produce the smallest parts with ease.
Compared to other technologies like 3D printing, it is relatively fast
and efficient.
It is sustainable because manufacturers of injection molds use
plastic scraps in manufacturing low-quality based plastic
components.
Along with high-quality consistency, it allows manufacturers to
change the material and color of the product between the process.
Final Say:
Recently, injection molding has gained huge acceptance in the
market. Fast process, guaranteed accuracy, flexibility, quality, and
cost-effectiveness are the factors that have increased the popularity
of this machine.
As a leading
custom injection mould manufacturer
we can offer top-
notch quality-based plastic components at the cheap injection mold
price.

| About this task |
Count the lines above that contain the word "plastic" and reply with only the number.

| Solution below |
2